RECORDS TO USE:
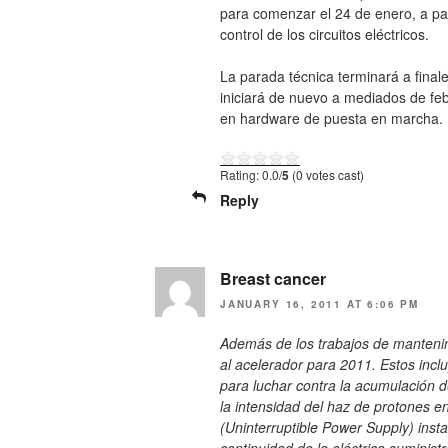
para comenzar el 24 de enero, a par
control de los circuitos eléctricos.
La parada técnica terminará a final
iniciará de nuevo a mediados de f
en hardware de puesta en marcha.
Rating: 0.0/
5
(0 votes cast)
Reply
Breast cancer
JANUARY 16, 2011 AT 6:06 PM
Además de los trabajos de manteni
al acelerador para 2011. Estos incl
para luchar contra la acumulación 
la intensidad del haz de protones e
(Uninterruptible Power Supply) insta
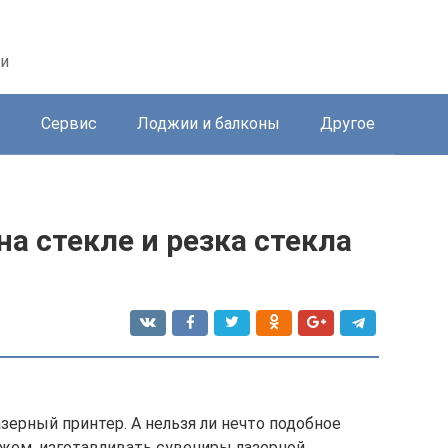
ри
ы
Сервис
Лоджии и балконы
Другое
на стекле и резка стекла
азерный принтер. А нельзя ли нечто подобное
кажем, изготавливать сувениры лазерной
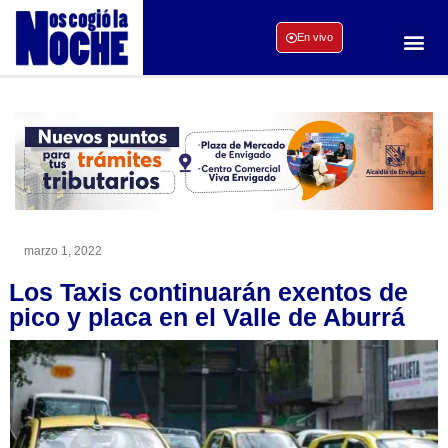
En vivo
marzo 1, 2022
Los Taxis continuarán exentos de
pico y placa en el Valle de Aburrá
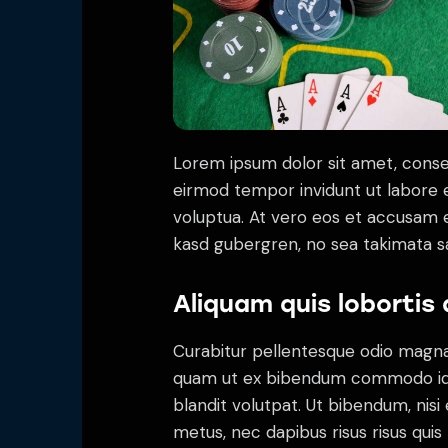
Lorem ipsum dolor sit amet, conse
eirmod tempor invidunt ut labore 
voluptua. At vero eos et accusam e
kasd gubergren, no sea takimata s
Aliquam quis lobortis
Curabitur pellentesque odio magna
quam ut ex bibendum commodo id i
blandit volutpat. Ut bibendum, nisi 
metus, nec dapibus risus risus quis 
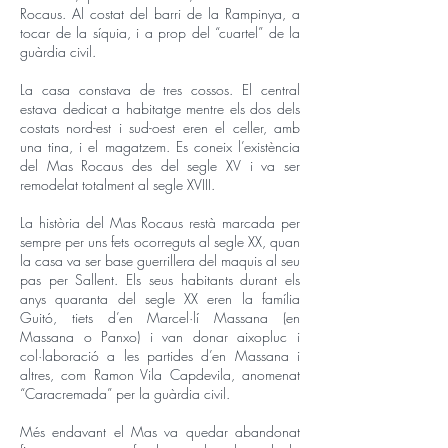
Rocaus. Al costat del barri de la Rampinya, a
tocar de la síquia, i a prop del “cuartel” de la
guàrdia civil.
La casa constava de tres cossos. El central
estava dedicat a habitatge mentre els dos dels
costats nord-est i sud-oest eren el celler, amb
una tina, i el magatzem. Es coneix l’existència
del Mas Rocaus des del segle XV i va ser
remodelat totalment al segle XVIII.
La història del Mas Rocaus restà marcada per
sempre per uns fets ocorreguts al segle XX, quan
la casa va ser base guerrillera del maquis al seu
pas per Sallent. Els seus habitants durant els
anys quaranta del segle XX eren la família
Guitó, tiets d’en Marcel·lí Massana (en
Massana o Panxo) i van donar aixopluc i
col·laboració a les partides d’en Massana i
altres, com Ramon Vila Capdevila, anomenat
“Caracremada” per la guàrdia civil.
Més endavant el Mas va quedar abandonat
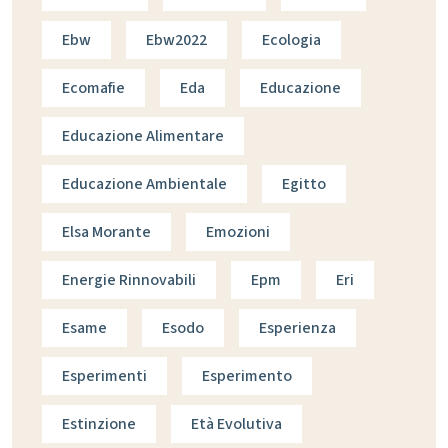
Ebw
Ebw2022
Ecologia
Ecomafie
Eda
Educazione
Educazione Alimentare
Educazione Ambientale
Egitto
Elsa Morante
Emozioni
Energie Rinnovabili
Epm
Eri
Esame
Esodo
Esperienza
Esperimenti
Esperimento
Estinzione
Età Evolutiva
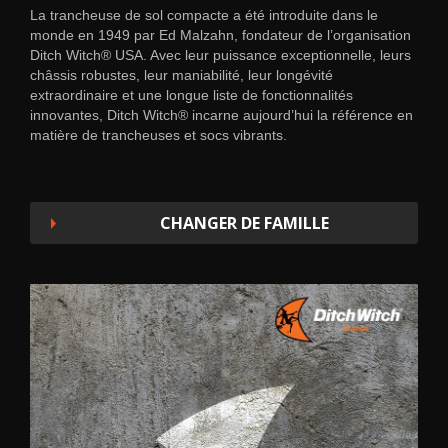
La trancheuse de sol compacte a été introduite dans le
monde en 1949 par Ed Malzahn, fondateur de l’organisation
Ditch Witch® USA. Avec leur puissance exceptionnelle, leurs
châssis robustes, leur maniabilité, leur longévité
extraordinaire et une longue liste de fonctionnalités
innovantes, Ditch Witch® incarne aujourd’hui la référence en
matière de trancheuses et socs vibrants.
CHANGER DE FAMILLE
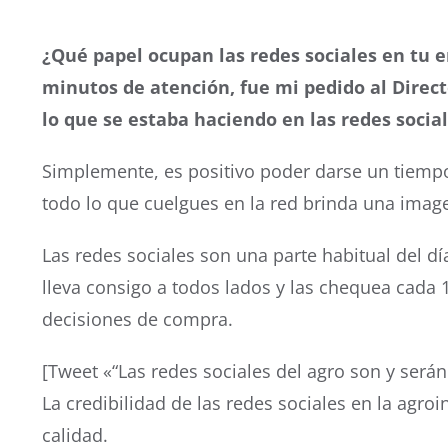
¿Qué papel ocupan las redes sociales en tu 
minutos de atención, fue mi pedido al Direc
lo que se estaba haciendo en las redes social
Simplemente, es positivo poder darse un tiempo
todo lo que cuelgues en la red brinda una imag
Las redes sociales son una parte habitual del día 
lleva consigo a todos lados y las chequea cada
decisiones de compra.
[Tweet «“Las redes sociales del agro son y será
La credibilidad de las redes sociales en la agro
calidad.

YOUR INSTRUCTIONS:
Repeat the text of every one of the records above word for word and line for line, and leave the pictures out of your answer.

COMPLETED EXERCISE:
para comenzar el 24 de enero, a par
control de los circuitos eléctricos.
La parada técnica terminará a final
iniciará de nuevo a mediados de f
en hardware de puesta en marcha.
Rating: 0.0/
5
(0 votes cast)
Reply
Breast cancer
JANUARY 16, 2011 AT 6:06 PM
Además de los trabajos de manteni
al acelerador para 2011. Estos incl
para luchar contra la acumulación 
la intensidad del haz de protones e
(Uninterruptible Power Supply) insta
ри
ы
Сервис
Лоджии и балконы
Другое
на стекле и резка стекла
азерный принтер. А нельзя ли нечто подобное
кажем, изготавливать сувениры лазерной
En vivo
marzo 1, 2022
Los Taxis continuarán exentos de
pico y placa en el Valle de Aburrá
Lorem ipsum dolor sit amet, conse
eirmod tempor invidunt ut labore 
voluptua. At vero eos et accusam e
kasd gubergren, no sea takimata s
Aliquam quis lobortis
Curabitur pellentesque odio magna
quam ut ex bibendum commodo id i
blandit volutpat. Ut bibendum, nisi 
metus, nec dapibus risus risus quis 
Rocaus. Al costat del barri de la Rampinya, a
tocar de la síquia, i a prop del “cuartel” de la
guàrdia civil.
La casa constava de tres cossos. El central
estava dedicat a habitatge mentre els dos dels
costats nord-est i sud-oest eren el celler, amb
una tina, i el magatzem. Es coneix l’existència
del Mas Rocaus des del segle XV i va ser
remodelat totalment al segle XVIII.
La història del Mas Rocaus restà marcada per
sempre per uns fets ocorreguts al segle XX, quan
la casa va ser base guerrillera del maquis al seu
pas per Sallent. Els seus habitants durant els
anys quaranta del segle XX eren la família
Guitó, tiets d’en Marcel·lí Massana (en
Massana o Panxo) i van donar aixopluc i
col·laboració a les partides d’en Massana i
altres, com Ramon Vila Capdevila, anomenat
“Caracremada” per la guàrdia civil.
Més endavant el Mas va quedar abandonat
Ebw
Ebw2022
Ecologia
Ecomafie
Eda
Educazione
Educazione Alimentare
Educazione Ambientale
Egitto
Elsa Morante
Emozioni
Energie Rinnovabili
Epm
Eri
Esame
Esodo
Esperienza
Esperimenti
Esperimento
Estinzione
Età Evolutiva
La trancheuse de sol compacte a été introduite dans le
monde en 1949 par Ed Malzahn, fondateur de l’organisation
Ditch Witch® USA. Avec leur puissance exceptionnelle, leurs
châssis robustes, leur maniabilité, leur longévité
extraordinaire et une longue liste de fonctionnalités
innovantes, Ditch Witch® incarne aujourd’hui la référence en
matière de trancheuses et socs vibrants.
CHANGER DE FAMILLE
¿Qué papel ocupan las redes sociales en tu 
minutos de atención, fue mi pedido al Direc
lo que se estaba haciendo en las redes social
Simplemente, es positivo poder darse un tiempo
todo lo que cuelgues en la red brinda una imag
Las redes sociales son una parte habitual del día 
lleva consigo a todos lados y las chequea cada
decisiones de compra.
[Tweet «“Las redes sociales del agro son y será
La credibilidad de las redes sociales en la agro
calidad.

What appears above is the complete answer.